#### EXERCISE DIRECTIONS
Give every line of the records below as a JSON list of strings, one string per line, with blank lines omitted. Do not include the picture lines in the list.

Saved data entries
'''

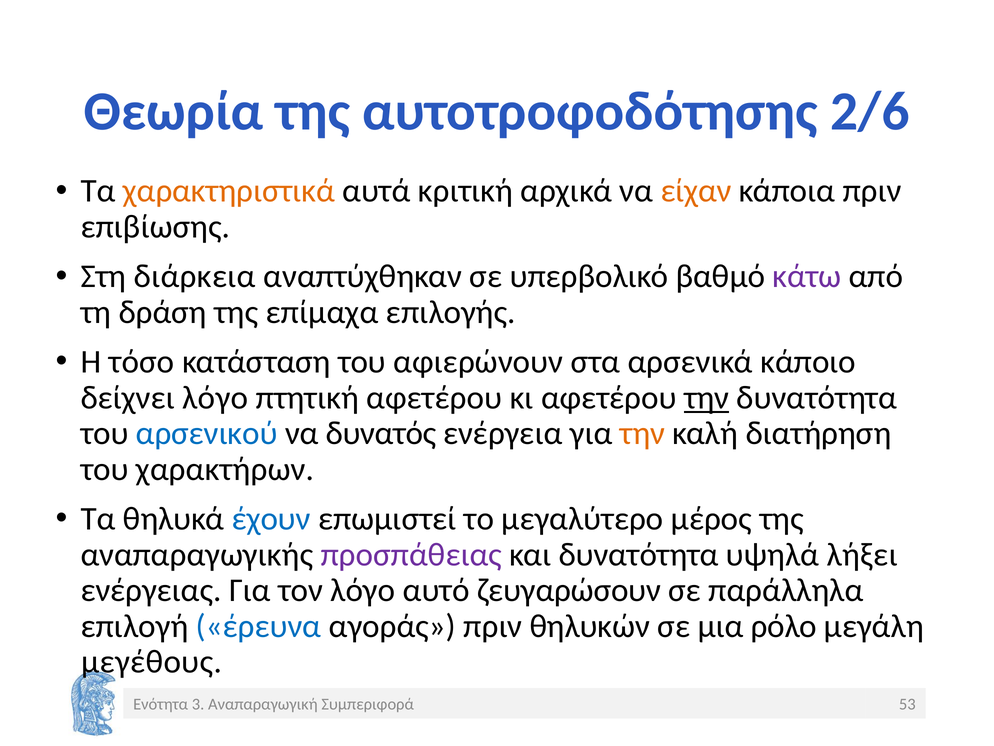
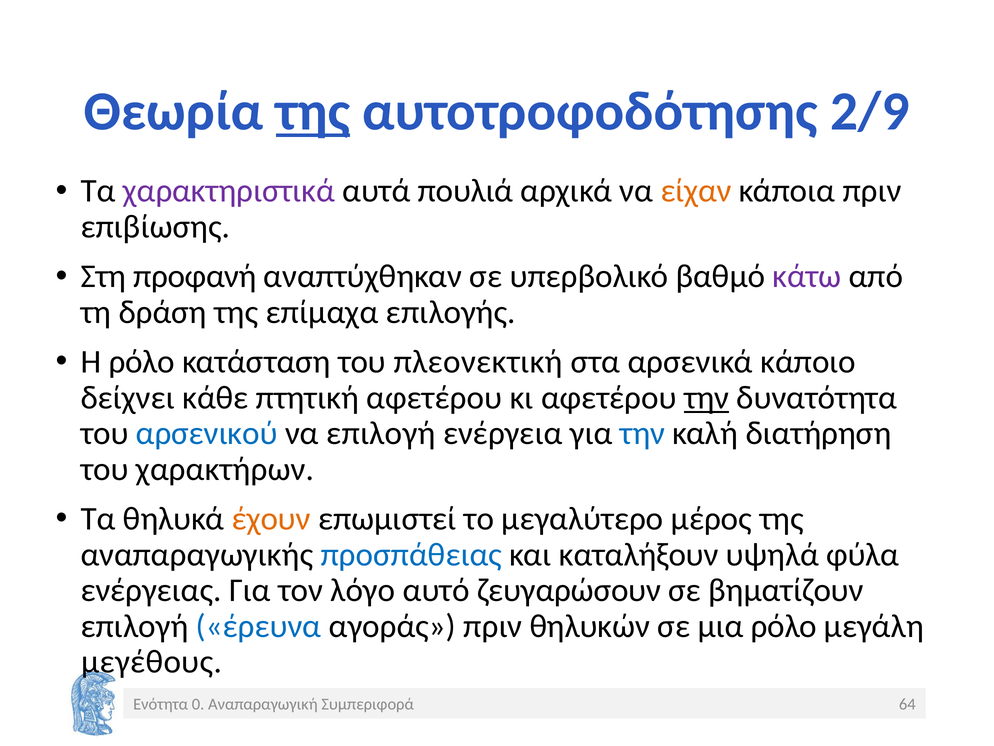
της at (313, 111) underline: none -> present
2/6: 2/6 -> 2/9
χαρακτηριστικά colour: orange -> purple
κριτική: κριτική -> πουλιά
διάρκεια: διάρκεια -> προφανή
Η τόσο: τόσο -> ρόλο
αφιερώνουν: αφιερώνουν -> πλεονεκτική
δείχνει λόγο: λόγο -> κάθε
να δυνατός: δυνατός -> επιλογή
την at (642, 433) colour: orange -> blue
έχουν colour: blue -> orange
προσπάθειας colour: purple -> blue
και δυνατότητα: δυνατότητα -> καταλήξουν
λήξει: λήξει -> φύλα
παράλληλα: παράλληλα -> βηματίζουν
3: 3 -> 0
53: 53 -> 64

'''

#### EXERCISE OUTPUT
[
  "της at (313, 111) underline: none -> present",
  "2/6: 2/6 -> 2/9",
  "χαρακτηριστικά colour: orange -> purple",
  "κριτική: κριτική -> πουλιά",
  "διάρκεια: διάρκεια -> προφανή",
  "Η τόσο: τόσο -> ρόλο",
  "αφιερώνουν: αφιερώνουν -> πλεονεκτική",
  "δείχνει λόγο: λόγο -> κάθε",
  "να δυνατός: δυνατός -> επιλογή",
  "την at (642, 433) colour: orange -> blue",
  "έχουν colour: blue -> orange",
  "προσπάθειας colour: purple -> blue",
  "και δυνατότητα: δυνατότητα -> καταλήξουν",
  "λήξει: λήξει -> φύλα",
  "παράλληλα: παράλληλα -> βηματίζουν",
  "3: 3 -> 0",
  "53: 53 -> 64"
]